After the performance experiment, we isolated DNA from each of 138 T. knulli. Frozen legs from each individual were ground into powder form using a Qiagen TissueLyser (Qiagen Inc., Valencia, CA). Genomic DNA was then extracted using Qiagen DNeasy Blood and Tissue kits, using a protocol with slightly altered incubation temperatures and times. We used a reduced- representation technique (i.e., genotyping-by-sequencing or GBS) to construct DNA sequencing libraries. Genomic DNA from each individual was digested with two restriction endonucleases, MseI (four base recognition site) and EcoRI (six base recognition site). Illumina adaptors with unique 8 to 10 bp DNA barcodes for each individual were ligated to EcoRI cut sites, and a base Illumina adaptor was ligated to MseI cut sites. Barcoded fragment libraries were then PCR amplified using Illumina primers and a high-fidelity proofreading polymerase (Iproof, BioRad, Hercules, CA). PCR products were pooled into a single library which was then quality screened using an Agilent BioAnalzyer automated electrophoresis device. To reduce the portion of the genome targeted for sequencing, the reduced-representation library was then size-selected for DNA fragments 350 to 450 bp in length using a Pippin Prep quantitative electrophoresis unit (Sage Science, Beverly, MA) at the University of Texas Genome Sequencing and Analysis Facility (UTGSAF). The size-selected library was then sequenced using S2 chemistry and a single lane on an Illumina NovaSeq 4000 at UTGSAF.

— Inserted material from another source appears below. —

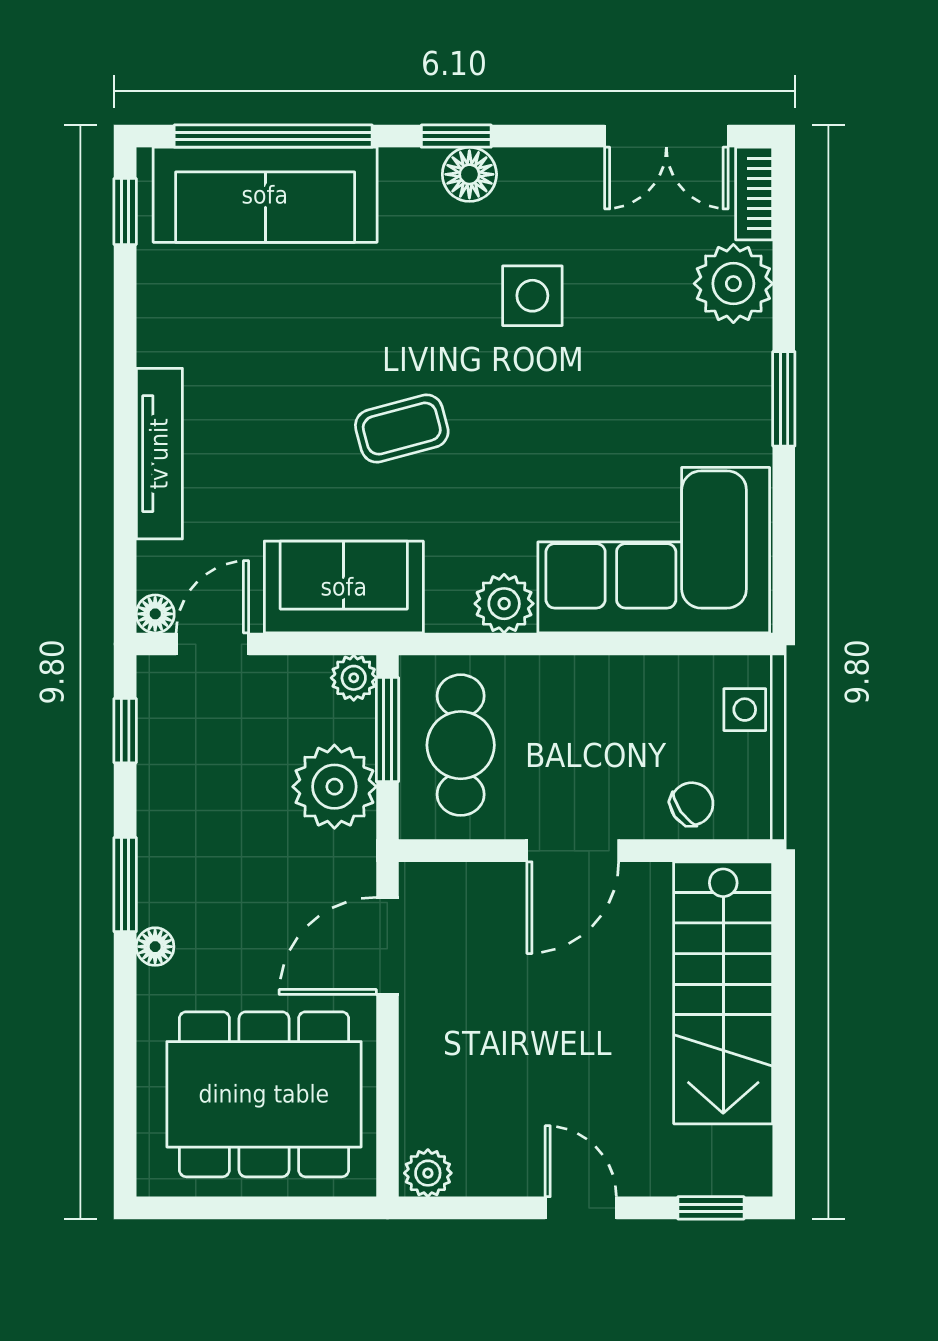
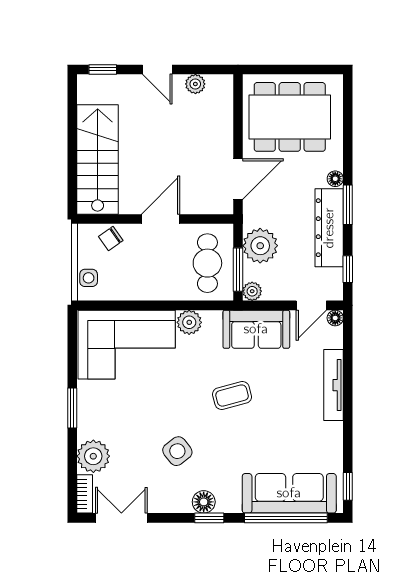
side table: (532, 296) -> (177, 451), turned -38
dresser: (170, 830) -> (329, 228), added
plant: (428, 1173) -> (195, 84), moved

We aligned the newly acquired T. knulli GBS reads to our new T. knulli reference genome for SNP calling. We generated the T. knulli reference genome using a combination of PacBio and Illumina reads from Chicago and Hi-C genomic libraries. DNA extraction, library preparation, DNA sequencing, and de novo genome assembly were performed by Dovetail Genomics (now Cantata Bio). Specifically, 105.4 Gbp of PacBio data (∼75.2× coverage) were generated over two SMRT cells and used to build an initial assembly with Falcon assembler (with default options). This initial assembly was further improved and scaffolded using the HiRise assembler (with default options). To do so, 58.8 Gbp of Chicago DNA sequence data and 72.9 Gbp of Hi-C DNA sequence data were generated on a HiSeqX machine (150 bp paired-end reads). A total of three female stick insects were used for the assembly, and the individuals were chosen based on a preliminary analysis (i.e., PCA on genotypes obtained by GBS) that suggested they were homozygous for the Perform PRW allele. The final assembly created using Dovetail’s HiRise Assembly pipeline comprised 1,322,373,696 base pairs (bps) with an N50 of 83,614,905 bps. Based on BUSCO version 4.0.5 with the eukaryota_odb10 database (70 species, 255 BUSCOs), the assembly included 216 complete BUSCOs (212 single copy and four duplicated; 84.7%), 15 fragmented BUSCOs (5.9%) and 24 missing BUSCOs (9.4%). We then used the BRAKER2 pipeline to annotate this genome.
Usage notes
This data set contains only ASCII text files.